Saved entries:

------------------------------

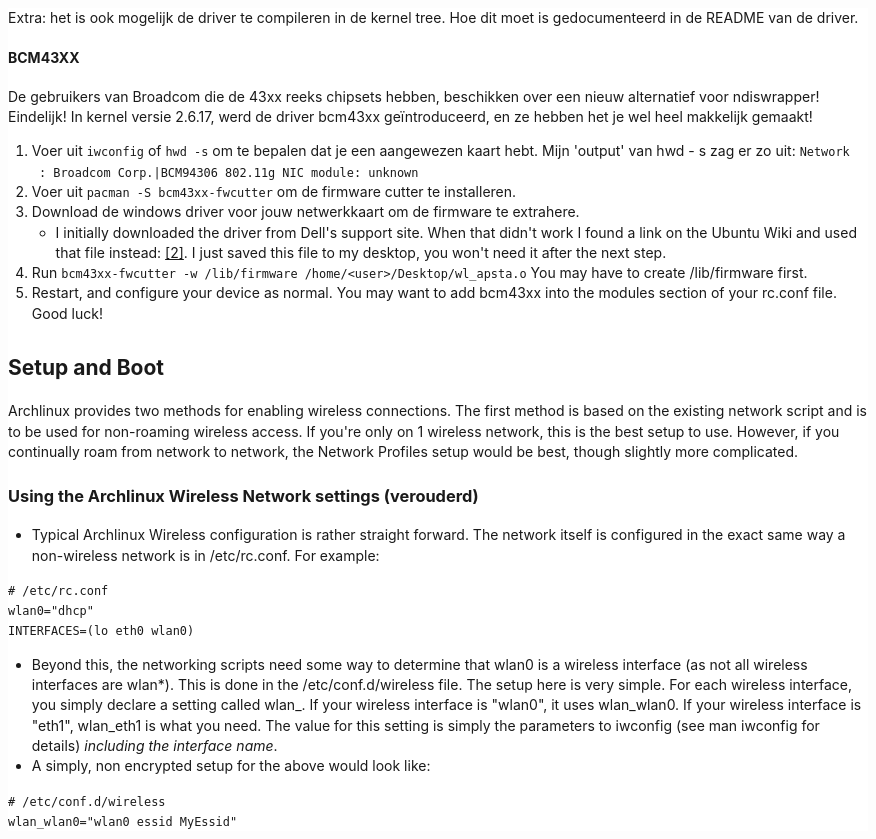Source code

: Extra: het is ook mogelijk de driver te compileren in de kernel tree. Hoe dit moet is gedocumenteerd in de README van de driver.

#### BCM43XX

De gebruikers van Broadcom die de 43xx reeks chipsets hebben, beschikken over een nieuw alternatief voor ndiswrapper! Eindelijk! In kernel versie 2.6.17, werd de driver bcm43xx geïntroduceerd, en ze hebben het je wel heel makkelijk gemaakt!

1.  Voer uit `iwconfig` of `hwd -s` om te bepalen dat je een aangewezen kaart hebt. Mijn 'output' van hwd - s zag er zo uit: `Network    : Broadcom Corp.|BCM94306 802.11g NIC module: unknown` 
2.  Voer uit `pacman -S bcm43xx-fwcutter` om de firmware cutter te installeren.
3.  Download de windows driver voor jouw netwerkkaart om de firmware te extrahere.
    *   I initially downloaded the driver from Dell's support site. When that didn't work I found a link on the Ubuntu Wiki and used that file instead: [[2]](http://drinus.net/airport/wl_apsta.o). I just saved this file to my desktop, you won't need it after the next step.
4.  Run `bcm43xx-fwcutter -w /lib/firmware /home/<user>/Desktop/wl_apsta.o` You may have to create /lib/firmware first.
5.  Restart, and configure your device as normal. You may want to add bcm43xx into the modules section of your rc.conf file. Good luck!

## Setup and Boot

Archlinux provides two methods for enabling wireless connections. The first method is based on the existing network script and is to be used for non-roaming wireless access. If you're only on 1 wireless network, this is the best setup to use. However, if you continually roam from network to network, the Network Profiles setup would be best, though slightly more complicated.

### Using the Archlinux Wireless Network settings (verouderd)

*   Typical Archlinux Wireless configuration is rather straight forward. The network itself is configured in the exact same way a non-wireless network is in /etc/rc.conf. For example:

```
# /etc/rc.conf
wlan0="dhcp"
INTERFACES=(lo eth0 wlan0)

```

*   Beyond this, the networking scripts need some way to determine that wlan0 is a wireless interface (as not all wireless interfaces are wlan*). This is done in the /etc/conf.d/wireless file. The setup here is very simple. For each wireless interface, you simply declare a setting called wlan_<interface name>. If your wireless interface is "wlan0", it uses wlan_wlan0\. If your wireless interface is "eth1", wlan_eth1 is what you need. The value for this setting is simply the parameters to iwconfig (see man iwconfig for details) _including the interface name_.
*   A simply, non encrypted setup for the above would look like:

```
# /etc/conf.d/wireless
wlan_wlan0="wlan0 essid MyEssid"

```
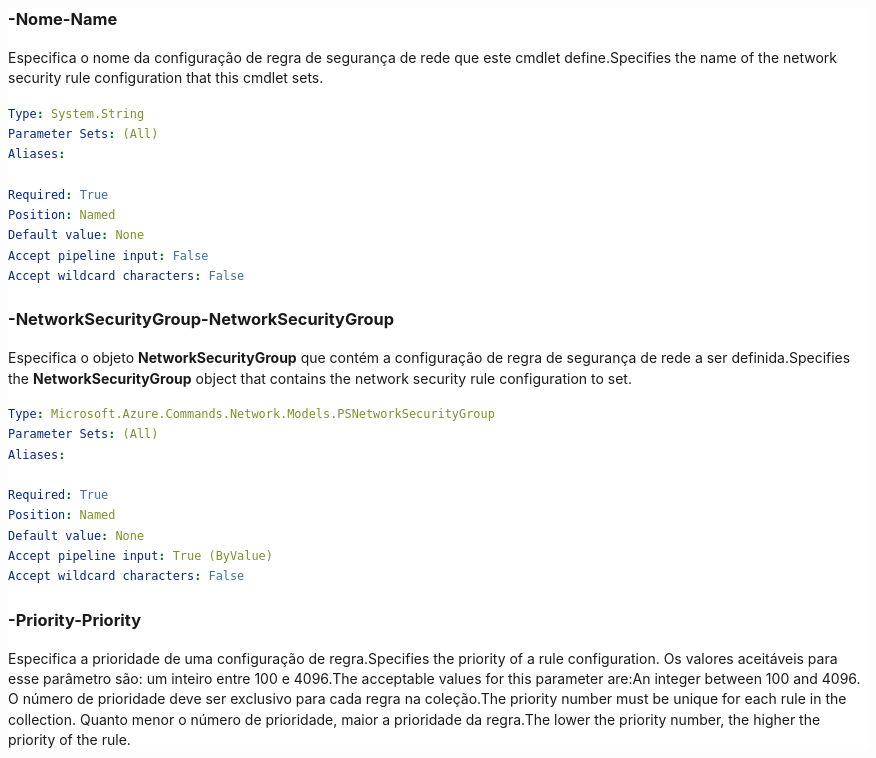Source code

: ### <span data-ttu-id="09926-144">-Nome</span><span class="sxs-lookup"><span data-stu-id="09926-144">-Name</span></span>
<span data-ttu-id="09926-145">Especifica o nome da configuração de regra de segurança de rede que este cmdlet define.</span><span class="sxs-lookup"><span data-stu-id="09926-145">Specifies the name of the network security rule configuration that this cmdlet sets.</span></span>

```yaml
Type: System.String
Parameter Sets: (All)
Aliases:

Required: True
Position: Named
Default value: None
Accept pipeline input: False
Accept wildcard characters: False
```

### <span data-ttu-id="09926-146">-NetworkSecurityGroup</span><span class="sxs-lookup"><span data-stu-id="09926-146">-NetworkSecurityGroup</span></span>
<span data-ttu-id="09926-147">Especifica o objeto **NetworkSecurityGroup** que contém a configuração de regra de segurança de rede a ser definida.</span><span class="sxs-lookup"><span data-stu-id="09926-147">Specifies the **NetworkSecurityGroup** object that contains the network security rule configuration to set.</span></span>

```yaml
Type: Microsoft.Azure.Commands.Network.Models.PSNetworkSecurityGroup
Parameter Sets: (All)
Aliases:

Required: True
Position: Named
Default value: None
Accept pipeline input: True (ByValue)
Accept wildcard characters: False
```

### <span data-ttu-id="09926-148">-Priority</span><span class="sxs-lookup"><span data-stu-id="09926-148">-Priority</span></span>
<span data-ttu-id="09926-149">Especifica a prioridade de uma configuração de regra.</span><span class="sxs-lookup"><span data-stu-id="09926-149">Specifies the priority of a rule configuration.</span></span>
<span data-ttu-id="09926-150">Os valores aceitáveis para esse parâmetro são: um inteiro entre 100 e 4096.</span><span class="sxs-lookup"><span data-stu-id="09926-150">The acceptable values for this parameter are:An integer between 100 and 4096.</span></span>
<span data-ttu-id="09926-151">O número de prioridade deve ser exclusivo para cada regra na coleção.</span><span class="sxs-lookup"><span data-stu-id="09926-151">The priority number must be unique for each rule in the collection.</span></span>
<span data-ttu-id="09926-152">Quanto menor o número de prioridade, maior a prioridade da regra.</span><span class="sxs-lookup"><span data-stu-id="09926-152">The lower the priority number, the higher the priority of the rule.</span></span>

------------------------------

Task description
What is needed is every record above printed exactly, with no pictures.

Exercise response
Source code

: Extra: het is ook mogelijk de driver te compileren in de kernel tree. Hoe dit moet is gedocumenteerd in de README van de driver.

#### BCM43XX

De gebruikers van Broadcom die de 43xx reeks chipsets hebben, beschikken over een nieuw alternatief voor ndiswrapper! Eindelijk! In kernel versie 2.6.17, werd de driver bcm43xx geïntroduceerd, en ze hebben het je wel heel makkelijk gemaakt!

1.  Voer uit `iwconfig` of `hwd -s` om te bepalen dat je een aangewezen kaart hebt. Mijn 'output' van hwd - s zag er zo uit: `Network    : Broadcom Corp.|BCM94306 802.11g NIC module: unknown` 
2.  Voer uit `pacman -S bcm43xx-fwcutter` om de firmware cutter te installeren.
3.  Download de windows driver voor jouw netwerkkaart om de firmware te extrahere.
    *   I initially downloaded the driver from Dell's support site. When that didn't work I found a link on the Ubuntu Wiki and used that file instead: [[2]](http://drinus.net/airport/wl_apsta.o). I just saved this file to my desktop, you won't need it after the next step.
4.  Run `bcm43xx-fwcutter -w /lib/firmware /home/<user>/Desktop/wl_apsta.o` You may have to create /lib/firmware first.
5.  Restart, and configure your device as normal. You may want to add bcm43xx into the modules section of your rc.conf file. Good luck!

## Setup and Boot

Archlinux provides two methods for enabling wireless connections. The first method is based on the existing network script and is to be used for non-roaming wireless access. If you're only on 1 wireless network, this is the best setup to use. However, if you continually roam from network to network, the Network Profiles setup would be best, though slightly more complicated.

### Using the Archlinux Wireless Network settings (verouderd)

*   Typical Archlinux Wireless configuration is rather straight forward. The network itself is configured in the exact same way a non-wireless network is in /etc/rc.conf. For example:

```
# /etc/rc.conf
wlan0="dhcp"
INTERFACES=(lo eth0 wlan0)

```

*   Beyond this, the networking scripts need some way to determine that wlan0 is a wireless interface (as not all wireless interfaces are wlan*). This is done in the /etc/conf.d/wireless file. The setup here is very simple. For each wireless interface, you simply declare a setting called wlan_<interface name>. If your wireless interface is "wlan0", it uses wlan_wlan0\. If your wireless interface is "eth1", wlan_eth1 is what you need. The value for this setting is simply the parameters to iwconfig (see man iwconfig for details) _including the interface name_.
*   A simply, non encrypted setup for the above would look like:

```
# /etc/conf.d/wireless
wlan_wlan0="wlan0 essid MyEssid"

```
Source code

: ### <span data-ttu-id="09926-144">-Nome</span><span class="sxs-lookup"><span data-stu-id="09926-144">-Name</span></span>
<span data-ttu-id="09926-145">Especifica o nome da configuração de regra de segurança de rede que este cmdlet define.</span><span class="sxs-lookup"><span data-stu-id="09926-145">Specifies the name of the network security rule configuration that this cmdlet sets.</span></span>

```yaml
Type: System.String
Parameter Sets: (All)
Aliases:

Required: True
Position: Named
Default value: None
Accept pipeline input: False
Accept wildcard characters: False
```

### <span data-ttu-id="09926-146">-NetworkSecurityGroup</span><span class="sxs-lookup"><span data-stu-id="09926-146">-NetworkSecurityGroup</span></span>
<span data-ttu-id="09926-147">Especifica o objeto **NetworkSecurityGroup** que contém a configuração de regra de segurança de rede a ser definida.</span><span class="sxs-lookup"><span data-stu-id="09926-147">Specifies the **NetworkSecurityGroup** object that contains the network security rule configuration to set.</span></span>

```yaml
Type: Microsoft.Azure.Commands.Network.Models.PSNetworkSecurityGroup
Parameter Sets: (All)
Aliases:

Required: True
Position: Named
Default value: None
Accept pipeline input: True (ByValue)
Accept wildcard characters: False
```

### <span data-ttu-id="09926-148">-Priority</span><span class="sxs-lookup"><span data-stu-id="09926-148">-Priority</span></span>
<span data-ttu-id="09926-149">Especifica a prioridade de uma configuração de regra.</span><span class="sxs-lookup"><span data-stu-id="09926-149">Specifies the priority of a rule configuration.</span></span>
<span data-ttu-id="09926-150">Os valores aceitáveis para esse parâmetro são: um inteiro entre 100 e 4096.</span><span class="sxs-lookup"><span data-stu-id="09926-150">The acceptable values for this parameter are:An integer between 100 and 4096.</span></span>
<span data-ttu-id="09926-151">O número de prioridade deve ser exclusivo para cada regra na coleção.</span><span class="sxs-lookup"><span data-stu-id="09926-151">The priority number must be unique for each rule in the collection.</span></span>
<span data-ttu-id="09926-152">Quanto menor o número de prioridade, maior a prioridade da regra.</span><span class="sxs-lookup"><span data-stu-id="09926-152">The lower the priority number, the higher the priority of the rule.</span></span>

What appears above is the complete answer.